Pertama, soal waktu. Kalau kamu ingin merasakan suasana terbaik, datanglah di pagi hari. Kabut tipis yang menggantung di atas danau, udara yang masih segar, dan suasana yang masih sepi akan memberikan pengalaman yang berbeda.
Kedua, jangan remehkan suhu dingin. Meskipun siang hari terasa nyaman, pagi dan sore bisa cukup menusuk. Jadi, pastikan kamu membawa jaket atau pakaian hangat agar tetap nyaman.
Ketiga, soal logistik. Memang ada warung di sekitar lokasi, tapi membawa bekal sendiri bisa jadi pilihan yang lebih praktis – apalagi kalau kamu ingin piknik santai di tepi danau.
Kalau kamu berencana untuk camping, pastikan semua perlengkapan sudah lengkap. Karena meskipun fasilitas ada, pengalaman terbaik tetap datang dari persiapan yang matang.
Dan yang paling penting – ini sering dilupakan – jaga kebersihan dan hormati tempatnya.
Situ Cisanti bukan hanya tempat wisata, tapi juga memiliki nilai sejarah dan budaya. Di sini terdapat mata air yang dianggap sakral dan memiliki kaitan dengan sejarah Sunda.

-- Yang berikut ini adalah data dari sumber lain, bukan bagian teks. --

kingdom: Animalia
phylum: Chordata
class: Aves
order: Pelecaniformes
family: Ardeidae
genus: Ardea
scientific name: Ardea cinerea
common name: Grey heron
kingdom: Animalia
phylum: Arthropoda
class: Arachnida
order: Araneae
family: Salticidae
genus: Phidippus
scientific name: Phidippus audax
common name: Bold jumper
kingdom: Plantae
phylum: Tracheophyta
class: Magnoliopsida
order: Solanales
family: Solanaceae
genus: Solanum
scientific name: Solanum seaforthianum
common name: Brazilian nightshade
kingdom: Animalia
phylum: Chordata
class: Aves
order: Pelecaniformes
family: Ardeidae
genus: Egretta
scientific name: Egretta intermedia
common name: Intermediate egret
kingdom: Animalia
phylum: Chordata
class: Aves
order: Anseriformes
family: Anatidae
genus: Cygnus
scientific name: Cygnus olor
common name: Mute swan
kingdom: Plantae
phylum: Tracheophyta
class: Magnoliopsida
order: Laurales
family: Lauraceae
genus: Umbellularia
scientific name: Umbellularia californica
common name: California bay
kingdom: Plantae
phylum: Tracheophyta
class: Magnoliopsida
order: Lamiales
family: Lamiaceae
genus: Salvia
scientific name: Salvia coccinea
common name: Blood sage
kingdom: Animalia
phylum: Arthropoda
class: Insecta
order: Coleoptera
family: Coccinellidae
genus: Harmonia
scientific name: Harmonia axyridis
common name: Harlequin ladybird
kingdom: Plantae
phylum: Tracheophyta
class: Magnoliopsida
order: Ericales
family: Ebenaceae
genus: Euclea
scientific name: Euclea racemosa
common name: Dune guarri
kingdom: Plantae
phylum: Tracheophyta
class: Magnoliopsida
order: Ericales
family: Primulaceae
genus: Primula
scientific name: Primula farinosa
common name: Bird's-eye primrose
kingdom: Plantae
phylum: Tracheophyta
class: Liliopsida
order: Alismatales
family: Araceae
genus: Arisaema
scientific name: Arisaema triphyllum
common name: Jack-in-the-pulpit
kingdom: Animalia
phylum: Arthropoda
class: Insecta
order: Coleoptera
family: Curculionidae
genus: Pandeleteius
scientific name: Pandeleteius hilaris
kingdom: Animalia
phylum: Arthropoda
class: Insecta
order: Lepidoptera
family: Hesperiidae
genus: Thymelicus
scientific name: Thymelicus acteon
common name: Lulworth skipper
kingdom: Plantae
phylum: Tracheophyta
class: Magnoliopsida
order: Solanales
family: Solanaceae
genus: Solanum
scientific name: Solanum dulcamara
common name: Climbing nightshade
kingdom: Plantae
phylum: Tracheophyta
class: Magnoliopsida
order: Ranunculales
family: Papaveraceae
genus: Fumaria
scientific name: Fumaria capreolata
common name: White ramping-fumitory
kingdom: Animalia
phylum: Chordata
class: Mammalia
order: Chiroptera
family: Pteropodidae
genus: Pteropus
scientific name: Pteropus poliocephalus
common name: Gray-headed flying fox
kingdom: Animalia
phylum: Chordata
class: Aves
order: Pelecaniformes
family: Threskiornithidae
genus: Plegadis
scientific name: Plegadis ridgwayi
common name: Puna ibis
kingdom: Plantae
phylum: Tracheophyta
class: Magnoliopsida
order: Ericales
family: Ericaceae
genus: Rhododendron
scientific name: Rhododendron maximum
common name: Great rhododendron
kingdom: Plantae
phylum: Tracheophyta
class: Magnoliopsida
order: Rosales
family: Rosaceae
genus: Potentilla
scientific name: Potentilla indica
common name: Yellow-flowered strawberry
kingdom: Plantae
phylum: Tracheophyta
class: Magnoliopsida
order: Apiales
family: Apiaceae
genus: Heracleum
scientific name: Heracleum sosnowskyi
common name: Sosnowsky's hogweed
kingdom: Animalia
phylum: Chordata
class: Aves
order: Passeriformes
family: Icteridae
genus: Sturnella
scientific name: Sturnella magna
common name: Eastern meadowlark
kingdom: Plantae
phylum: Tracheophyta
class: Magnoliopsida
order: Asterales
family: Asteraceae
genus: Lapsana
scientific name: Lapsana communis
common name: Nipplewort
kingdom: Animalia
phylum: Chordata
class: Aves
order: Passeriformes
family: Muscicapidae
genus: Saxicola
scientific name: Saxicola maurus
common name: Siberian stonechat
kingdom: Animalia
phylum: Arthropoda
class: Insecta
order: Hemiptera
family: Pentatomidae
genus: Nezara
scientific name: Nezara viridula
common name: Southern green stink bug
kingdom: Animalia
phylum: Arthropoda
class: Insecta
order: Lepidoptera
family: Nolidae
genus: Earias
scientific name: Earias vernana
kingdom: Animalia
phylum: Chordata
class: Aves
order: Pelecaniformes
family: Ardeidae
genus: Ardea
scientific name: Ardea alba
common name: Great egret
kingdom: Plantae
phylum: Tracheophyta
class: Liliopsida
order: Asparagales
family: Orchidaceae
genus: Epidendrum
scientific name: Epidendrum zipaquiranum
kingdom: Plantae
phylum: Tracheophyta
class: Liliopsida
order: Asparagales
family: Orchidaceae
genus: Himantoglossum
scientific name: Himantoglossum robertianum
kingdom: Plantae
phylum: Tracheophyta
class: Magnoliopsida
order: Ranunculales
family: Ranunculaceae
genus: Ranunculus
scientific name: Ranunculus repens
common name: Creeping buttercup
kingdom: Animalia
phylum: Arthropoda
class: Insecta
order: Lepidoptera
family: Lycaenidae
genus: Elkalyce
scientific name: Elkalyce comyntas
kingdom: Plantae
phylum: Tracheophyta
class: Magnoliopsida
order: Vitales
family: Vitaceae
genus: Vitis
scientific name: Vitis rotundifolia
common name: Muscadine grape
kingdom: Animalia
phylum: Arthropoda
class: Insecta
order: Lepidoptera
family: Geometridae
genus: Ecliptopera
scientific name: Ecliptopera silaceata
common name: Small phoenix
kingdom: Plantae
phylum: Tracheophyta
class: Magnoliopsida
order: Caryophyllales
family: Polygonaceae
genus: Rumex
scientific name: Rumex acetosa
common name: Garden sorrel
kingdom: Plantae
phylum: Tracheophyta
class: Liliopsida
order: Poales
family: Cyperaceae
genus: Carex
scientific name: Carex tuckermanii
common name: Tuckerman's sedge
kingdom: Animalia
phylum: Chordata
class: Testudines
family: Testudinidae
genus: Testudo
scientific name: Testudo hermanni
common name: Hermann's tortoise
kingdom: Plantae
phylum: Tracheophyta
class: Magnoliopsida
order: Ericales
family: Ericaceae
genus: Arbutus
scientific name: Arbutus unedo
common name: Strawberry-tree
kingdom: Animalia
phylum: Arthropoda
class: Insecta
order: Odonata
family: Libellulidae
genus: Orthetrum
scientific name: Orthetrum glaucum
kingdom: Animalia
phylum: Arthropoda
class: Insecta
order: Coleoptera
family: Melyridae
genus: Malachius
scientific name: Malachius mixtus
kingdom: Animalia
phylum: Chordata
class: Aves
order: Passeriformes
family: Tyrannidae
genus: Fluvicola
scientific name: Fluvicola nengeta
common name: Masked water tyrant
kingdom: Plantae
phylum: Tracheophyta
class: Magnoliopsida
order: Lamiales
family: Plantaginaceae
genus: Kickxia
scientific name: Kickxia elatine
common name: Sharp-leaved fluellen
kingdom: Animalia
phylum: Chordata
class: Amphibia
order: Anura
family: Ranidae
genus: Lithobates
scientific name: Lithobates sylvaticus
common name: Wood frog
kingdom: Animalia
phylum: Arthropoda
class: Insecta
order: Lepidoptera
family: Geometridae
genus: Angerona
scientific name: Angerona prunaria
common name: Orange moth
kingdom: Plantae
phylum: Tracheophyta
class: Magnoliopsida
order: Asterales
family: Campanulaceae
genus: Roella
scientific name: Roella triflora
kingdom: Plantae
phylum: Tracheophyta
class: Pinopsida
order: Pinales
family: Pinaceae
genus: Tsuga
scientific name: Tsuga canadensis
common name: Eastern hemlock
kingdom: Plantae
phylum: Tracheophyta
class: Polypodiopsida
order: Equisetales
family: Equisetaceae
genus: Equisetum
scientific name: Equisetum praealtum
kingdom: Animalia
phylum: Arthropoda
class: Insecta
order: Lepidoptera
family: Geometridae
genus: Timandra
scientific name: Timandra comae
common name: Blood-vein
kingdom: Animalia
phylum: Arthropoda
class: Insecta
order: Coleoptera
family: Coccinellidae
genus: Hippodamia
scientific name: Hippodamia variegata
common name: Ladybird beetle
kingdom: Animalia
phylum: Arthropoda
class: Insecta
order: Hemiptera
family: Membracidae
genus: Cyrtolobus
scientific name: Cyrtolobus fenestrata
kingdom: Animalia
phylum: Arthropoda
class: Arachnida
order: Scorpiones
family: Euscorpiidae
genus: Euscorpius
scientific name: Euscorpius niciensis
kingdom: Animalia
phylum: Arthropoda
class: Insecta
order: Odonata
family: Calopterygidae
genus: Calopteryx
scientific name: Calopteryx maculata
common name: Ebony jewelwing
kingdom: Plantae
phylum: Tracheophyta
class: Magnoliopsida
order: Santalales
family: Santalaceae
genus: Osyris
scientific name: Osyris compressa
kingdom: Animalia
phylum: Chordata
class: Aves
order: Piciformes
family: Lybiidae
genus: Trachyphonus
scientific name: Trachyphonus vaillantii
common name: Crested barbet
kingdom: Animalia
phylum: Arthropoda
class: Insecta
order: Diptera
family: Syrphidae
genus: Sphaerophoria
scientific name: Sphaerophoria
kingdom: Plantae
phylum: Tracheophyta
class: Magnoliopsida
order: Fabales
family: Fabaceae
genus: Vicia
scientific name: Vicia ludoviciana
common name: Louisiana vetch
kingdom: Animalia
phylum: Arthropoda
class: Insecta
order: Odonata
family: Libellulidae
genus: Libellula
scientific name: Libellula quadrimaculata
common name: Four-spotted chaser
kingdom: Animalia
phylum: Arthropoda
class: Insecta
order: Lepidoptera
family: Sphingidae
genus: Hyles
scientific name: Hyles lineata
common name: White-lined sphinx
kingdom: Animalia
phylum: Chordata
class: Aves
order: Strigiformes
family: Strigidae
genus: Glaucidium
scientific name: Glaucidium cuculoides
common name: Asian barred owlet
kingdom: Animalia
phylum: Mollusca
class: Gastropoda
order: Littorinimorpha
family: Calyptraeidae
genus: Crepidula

Jadi, bersikaplah sopan, jangan merusak alam, dan bawa pulang kembali sampahmu.
Karena pada akhirnya, keindahan tempat seperti ini bukan hanya untuk dinikmati… tapi juga untuk dijaga bersama.
Situ Cisanti bukan hanya sekadar danau indah di Bandung. Tempat ini adalah kombinasi sempurna antara keindahan alam, ketenangan, dan nilai sejarah.
Dengan suasana yang sejuk, air yang jernih, serta berbagai aktivitas menarik, Situ Cisanti cocok untuk semua jenis wisatawan – baik yang ingin healing, berpetualang, atau sekadar menikmati waktu bersama keluarga.
Dengan harga yang terjangkau dan akses yang cukup mudah, nggak ada alasan untuk melewatkan destinasi ini.
Jadi, kapan kamu mau mengunjungi Situ Cisanti?
FAQ
1. Di mana lokasi Situ Cisanti?
Di Desa Tarumajaya, Kecamatan Kertasari, Kabupaten Bandung.
2. Berapa harga tiket masuk Situ Cisanti?
Sekitar Rp15.000 per orang.
3. Apa yang menarik di Situ Cisanti?
Danau jernih, titik nol Sungai Citarum, dan suasana alam yang tenang.
4. Apakah bisa camping di Situ Cisanti?
Bisa, tersedia area camping.
5. Kapan waktu terbaik berkunjung?
Pagi hari untuk menikmati udara segar dan suasana yang tenang.